きなこのほうは2時間半〜3時間ほどかけて煎るということで短時間の麦茶よりはのんびりしていますが、同様に煎り上がるタイミングの見極めが重要だそうです。

国産大麦は販売ルートが限られていて雑穀問屋に聞いても入手が難しく、かき混ぜやすさなどの要望が聞き入られにくいとのことです。豆は北海道産で、違う品種では味が随分と変わってしまうため現在のもので続けたいとのことでした。

いま、そしてこれから

残念ながら山梨県上野原市で買えるお店は無いとのことで、大手含むデパートなどに卸販売しています。嬉しいことに、直接、製造現場へ訪れれば購入できるとのことでした。また、小さな子が夏休みの宿題で見学したいとの依頼があった際は快く受け入れたそうです。
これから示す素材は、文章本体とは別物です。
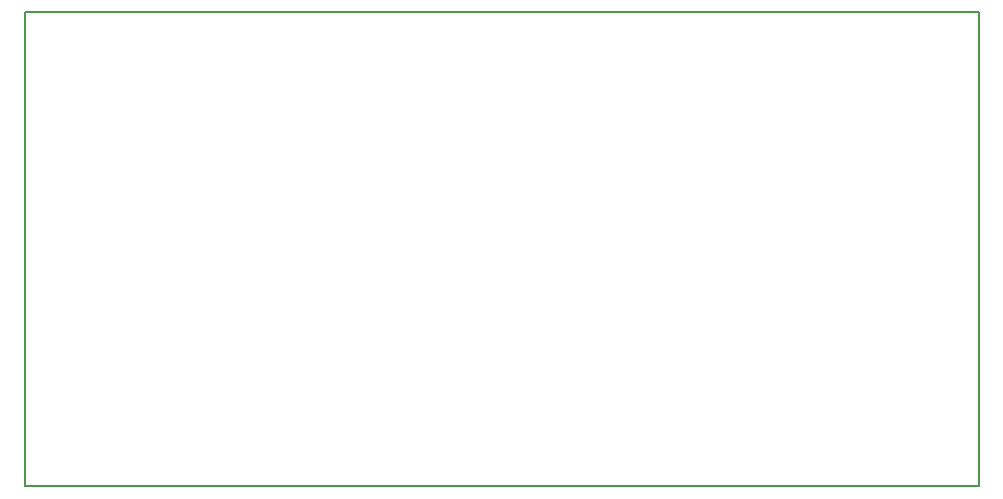
<source format=gbr>
%TF.GenerationSoftware,KiCad,Pcbnew,no-vcs-found-7571~57~ubuntu16.04.1*%
%TF.CreationDate,2017-02-02T21:17:22+01:00*%
%TF.ProjectId,UNIPOWER04A,554E49504F5745523034412E6B696361,rev?*%
%TF.FileFunction,Profile,NP*%
%FSLAX46Y46*%
G04 Gerber Fmt 4.6, Leading zero omitted, Abs format (unit mm)*
G04 Created by KiCad (PCBNEW no-vcs-found-7571~57~ubuntu16.04.1) date Thu Feb  2 21:17:22 2017*
%MOMM*%
%LPD*%
G01*
G04 APERTURE LIST*
%ADD10C,0.350000*%
%ADD11C,0.150000*%
G04 APERTURE END LIST*
D10*
D11*
X81026000Y254000D02*
X81026000Y40386000D01*
X254000Y254000D02*
X254000Y40386000D01*
X254000Y40386000D02*
X81026000Y40386000D01*
X254000Y254000D02*
X81026000Y254000D01*
M02*

</source>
購入も見学も、必ず事前に電話やメールで連絡をしてください。製造シーズンは5〜9月です。

上州屋の麦茶は熱湯で煮立てて飲むスタイルなのですが、その手間を避ける現代の消費者に向けてどのような形で商品を届けていくかを考えていきたい、と社長は語ってくださいました。手間をかける意味を、私たちも考えていくべきなんだなと感じました。